It’s Not the End of the World

It’s Not the End of the World

From Chicken Soup for the Soul: Say Goodbye to Stress

 

It’s Not the End of the World

People say I was born standing up and haven’t relaxed since. I was a nervous, worried child who often broke out in hives over things other children seemed to take in stride. I was desperately anxious to please people and failure resulted in crushing self-recrimination. When I was five years old and forced to play a difficult piece of music in a piano recital, I was terrified of not playing it well enough. I walked across the stage and became violently ill, putting an end to the recital before I’d played one note. A few years later I was in a school play and the bright footlights blinded me — I walked off the stage and took a nosedive into the audience.

I became so afraid of failing and humiliating myself in front of people that I started avoiding social events. What if I said the wrong thing, spilled something, or made a fool of myself? Something as simple as going to a birthday party would cause me so much stress that I’d hide in my bedroom to keep from going.

Early in my childhood I had decided the universe was an unfriendly place and was out to get me. I exaggerated my problems. I felt overwhelmed and unable to cope. The smallest thing could almost paralyze me.

I avoided people as much as possible because I believed people were the cause of my stress. Of course, that didn’t work. I still had stress in my life but now I was lonely as well.

One day when I was walking to the store, I tripped on the curb and fell onto my knees. An elderly man came to my aid, helped me to my feet and asked if I was hurt.

“No, I think I’m alright. I’m just shaken up and a little embarrassed,” I said.

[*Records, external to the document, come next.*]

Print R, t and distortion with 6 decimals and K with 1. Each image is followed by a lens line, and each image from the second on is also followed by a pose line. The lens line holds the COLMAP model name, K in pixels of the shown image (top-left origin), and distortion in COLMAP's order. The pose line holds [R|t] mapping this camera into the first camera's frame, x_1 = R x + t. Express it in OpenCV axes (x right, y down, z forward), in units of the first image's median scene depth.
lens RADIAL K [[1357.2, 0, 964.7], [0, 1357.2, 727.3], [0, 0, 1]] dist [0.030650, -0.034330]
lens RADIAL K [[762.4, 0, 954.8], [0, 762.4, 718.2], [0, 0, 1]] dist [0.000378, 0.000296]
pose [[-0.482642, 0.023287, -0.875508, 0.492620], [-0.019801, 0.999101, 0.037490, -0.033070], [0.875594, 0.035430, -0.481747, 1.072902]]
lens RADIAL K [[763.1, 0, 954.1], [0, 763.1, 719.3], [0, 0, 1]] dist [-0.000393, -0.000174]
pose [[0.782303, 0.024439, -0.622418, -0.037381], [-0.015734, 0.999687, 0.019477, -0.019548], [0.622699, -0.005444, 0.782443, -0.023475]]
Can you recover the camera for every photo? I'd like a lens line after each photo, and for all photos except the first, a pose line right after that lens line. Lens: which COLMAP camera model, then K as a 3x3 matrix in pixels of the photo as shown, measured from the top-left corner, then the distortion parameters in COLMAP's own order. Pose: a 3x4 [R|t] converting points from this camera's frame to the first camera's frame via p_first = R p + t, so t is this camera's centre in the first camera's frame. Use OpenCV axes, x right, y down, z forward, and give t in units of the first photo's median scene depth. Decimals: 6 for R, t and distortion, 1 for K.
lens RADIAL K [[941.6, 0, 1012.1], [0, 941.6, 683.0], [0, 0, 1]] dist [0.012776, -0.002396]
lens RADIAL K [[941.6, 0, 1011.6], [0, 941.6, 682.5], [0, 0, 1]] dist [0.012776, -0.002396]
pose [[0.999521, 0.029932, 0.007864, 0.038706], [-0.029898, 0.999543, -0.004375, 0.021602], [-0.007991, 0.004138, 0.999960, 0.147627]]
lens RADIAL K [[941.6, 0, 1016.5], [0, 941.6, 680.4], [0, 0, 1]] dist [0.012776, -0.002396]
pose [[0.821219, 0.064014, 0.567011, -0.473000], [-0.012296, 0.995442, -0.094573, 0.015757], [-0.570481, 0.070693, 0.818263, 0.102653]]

“Well, if you didn’t break your knees, then it isn’t the end of the world, is it? There’s no reason to be embarrassed. We all fall down sometimes. You’re okay now,” he said, and walked away.

His words rang in my head like a big bell. I’d had a little fall, and yes, I did feel foolish, but I didn’t break my knees and it wasn’t the end of the world. I realized I didn’t have a single problem in my life that would either break my knees or cause the world to come to an end.

Suddenly everything was put into perspective and none of my problems seemed that big anymore. Most of my problems were in the future — very few had to be faced that day or even that week.

I began writing down the things that were troubling me the most: debts, money, family problems, the funny noise under the hood of my car. No matter how big or how small the problem was, I’d write it on a piece of paper and I’d put the piece of paper into a box. On the last day of the month I’d open the box and read the list of my “terrible” problems. I found that almost all of my troubles never happened at all. Or if they had happened, they weren’t as bad as I thought they would be or the situation had solved itself without any action from me. The universe didn’t need my help. It was a huge relief not to be in charge of the universe anymore. I didn’t have to be perfect. It’s okay to make mistakes; it’s okay to be wrong; it’s okay not to have all the answers. It’s okay to fail; in fact, it’s okay to fail magnificently, gloriously and spectacularly.

Over time, I’ve put fewer and fewer notes into the box, and some months the box stays empty. It isn’t that I don’t have problems or that I don’t worry or get upset. I still get stressed over things. But I’ve come to realize that very few things are worth getting upset over, and nothing is ever as bad as I thought it was going to be.

When a new problem comes into my life, I ask myself if it is the end of the world or if it is going to break my knees. If the answer is “no,” I write it down and put it in the box.

I’m grateful to that old man; he was only in my life for a minute or two but he changed my life forever. I feel I have cut the stress in my life by eighty percent. I’ve started going out more, I’ve made some new friends, and I feel like a new person. I recently played the piano at a party and discovered I’m really bad at it. It’s okay — I made everyone laugh and I laughed with them. I’m not afraid of social events or being with people anymore. If I make a mistake or spill something or even fall flat on my face, well, we all fall down sometimes and it’s NOT the end of the world!